*** Opening of INFORMATION SHOWN ***
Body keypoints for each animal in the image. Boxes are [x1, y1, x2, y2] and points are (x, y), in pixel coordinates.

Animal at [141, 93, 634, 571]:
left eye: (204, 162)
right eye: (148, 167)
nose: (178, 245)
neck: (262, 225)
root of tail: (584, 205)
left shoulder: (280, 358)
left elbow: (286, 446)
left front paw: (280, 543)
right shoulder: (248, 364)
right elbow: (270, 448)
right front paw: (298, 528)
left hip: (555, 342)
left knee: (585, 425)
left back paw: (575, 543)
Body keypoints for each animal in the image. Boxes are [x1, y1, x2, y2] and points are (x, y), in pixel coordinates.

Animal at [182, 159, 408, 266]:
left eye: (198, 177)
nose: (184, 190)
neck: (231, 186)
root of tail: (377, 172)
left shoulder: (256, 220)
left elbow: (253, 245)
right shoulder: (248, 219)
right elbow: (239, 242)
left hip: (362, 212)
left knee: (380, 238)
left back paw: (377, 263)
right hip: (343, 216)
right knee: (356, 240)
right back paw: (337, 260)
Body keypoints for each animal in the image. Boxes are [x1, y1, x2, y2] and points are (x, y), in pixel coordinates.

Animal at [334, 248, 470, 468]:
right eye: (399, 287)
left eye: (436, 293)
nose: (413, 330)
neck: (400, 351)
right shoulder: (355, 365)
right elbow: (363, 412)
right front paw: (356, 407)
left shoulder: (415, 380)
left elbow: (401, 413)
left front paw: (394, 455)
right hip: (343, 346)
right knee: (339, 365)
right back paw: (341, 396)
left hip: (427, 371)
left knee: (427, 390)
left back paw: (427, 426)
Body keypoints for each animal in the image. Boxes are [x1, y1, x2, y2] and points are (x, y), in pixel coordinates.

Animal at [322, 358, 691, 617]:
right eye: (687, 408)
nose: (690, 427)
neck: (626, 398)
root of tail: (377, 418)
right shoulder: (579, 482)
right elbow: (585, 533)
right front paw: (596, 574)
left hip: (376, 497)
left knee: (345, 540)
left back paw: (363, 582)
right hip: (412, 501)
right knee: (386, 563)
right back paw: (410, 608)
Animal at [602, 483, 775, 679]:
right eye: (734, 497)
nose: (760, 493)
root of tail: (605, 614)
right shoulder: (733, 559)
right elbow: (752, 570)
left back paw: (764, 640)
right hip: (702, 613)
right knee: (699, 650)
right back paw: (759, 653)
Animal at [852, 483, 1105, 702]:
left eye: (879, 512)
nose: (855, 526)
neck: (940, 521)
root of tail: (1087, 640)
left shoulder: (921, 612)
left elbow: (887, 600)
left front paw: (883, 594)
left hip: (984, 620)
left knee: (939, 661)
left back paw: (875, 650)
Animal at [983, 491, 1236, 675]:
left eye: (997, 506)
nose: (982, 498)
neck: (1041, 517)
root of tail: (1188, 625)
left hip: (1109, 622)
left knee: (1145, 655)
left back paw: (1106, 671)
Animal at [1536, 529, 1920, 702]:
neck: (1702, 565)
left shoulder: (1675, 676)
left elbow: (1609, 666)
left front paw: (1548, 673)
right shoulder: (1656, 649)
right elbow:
*** Close of INFORMATION SHOWN ***
PROBLEM TO SOLVE: Each entry above must be printed exactly as written.

RESULT FOR THIS EXERCISE:
Body keypoints for each animal in the image. Boxes are [x1, y1, x2, y2] and points are (x, y), in pixel coordinates.

Animal at [141, 93, 634, 571]:
left eye: (204, 162)
right eye: (148, 167)
nose: (178, 245)
neck: (262, 225)
root of tail: (584, 205)
left shoulder: (280, 358)
left elbow: (286, 446)
left front paw: (280, 543)
right shoulder: (248, 364)
right elbow: (270, 448)
right front paw: (298, 528)
left hip: (555, 342)
left knee: (585, 425)
left back paw: (575, 543)
Body keypoints for each animal in the image. Boxes are [x1, y1, x2, y2] and points are (x, y), in pixel coordinates.

Animal at [182, 159, 408, 266]:
left eye: (198, 177)
nose: (184, 190)
neck: (231, 186)
root of tail: (377, 172)
left shoulder: (256, 220)
left elbow: (253, 245)
right shoulder: (248, 219)
right elbow: (239, 242)
left hip: (362, 212)
left knee: (380, 238)
left back paw: (377, 263)
right hip: (343, 216)
right knee: (356, 240)
right back paw: (337, 260)
Body keypoints for each animal in the image. Boxes are [x1, y1, x2, y2] and points are (x, y), in pixel coordinates.

Animal at [334, 248, 470, 468]:
right eye: (399, 287)
left eye: (436, 293)
nose: (413, 330)
neck: (400, 351)
right shoulder: (355, 365)
right elbow: (363, 412)
right front paw: (356, 407)
left shoulder: (415, 380)
left elbow: (401, 413)
left front paw: (394, 455)
right hip: (343, 346)
right knee: (339, 365)
right back paw: (341, 396)
left hip: (427, 371)
left knee: (427, 390)
left back paw: (427, 426)
Body keypoints for each animal in the image. Boxes are [x1, y1, x2, y2] and points are (x, y), in pixel coordinates.

Animal at [322, 358, 691, 617]:
right eye: (687, 408)
nose: (690, 427)
neck: (626, 398)
root of tail: (377, 418)
right shoulder: (579, 482)
right elbow: (585, 533)
right front paw: (596, 574)
left hip: (376, 497)
left knee: (345, 540)
left back paw: (363, 582)
right hip: (412, 501)
right knee: (386, 563)
right back paw: (410, 608)
Animal at [602, 483, 775, 679]:
right eye: (734, 497)
nose: (760, 493)
root of tail: (605, 614)
right shoulder: (733, 559)
right elbow: (752, 570)
left back paw: (764, 640)
right hip: (702, 613)
right knee: (699, 650)
right back paw: (759, 653)
Animal at [852, 483, 1105, 702]:
left eye: (879, 512)
nose: (855, 526)
neck: (940, 521)
root of tail: (1087, 640)
left shoulder: (921, 612)
left elbow: (887, 600)
left front paw: (883, 594)
left hip: (984, 620)
left knee: (939, 661)
left back paw: (875, 650)
Animal at [983, 491, 1236, 675]:
left eye: (997, 506)
nose: (982, 498)
neck: (1041, 517)
root of tail: (1188, 625)
left hip: (1109, 622)
left knee: (1145, 655)
left back paw: (1106, 671)
Animal at [1536, 529, 1920, 702]:
neck: (1702, 565)
left shoulder: (1675, 676)
left elbow: (1609, 666)
left front paw: (1548, 673)
right shoulder: (1656, 649)
right elbow:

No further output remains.